#### WRITTEN TASK
Drop every image, then reproduce the data exactly as given.

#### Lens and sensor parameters
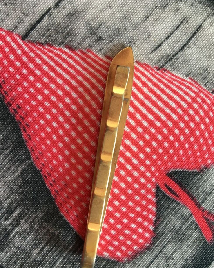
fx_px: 245
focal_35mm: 31
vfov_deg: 57.1
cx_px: 109
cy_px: 141
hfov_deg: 47.1
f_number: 2.2
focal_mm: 4.15
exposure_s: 1/33
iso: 80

#### TASK OUTPUT
fx_px: 245
focal_35mm: 31
vfov_deg: 57.1
cx_px: 109
cy_px: 141
hfov_deg: 47.1
f_number: 2.2
focal_mm: 4.15
exposure_s: 1/33
iso: 80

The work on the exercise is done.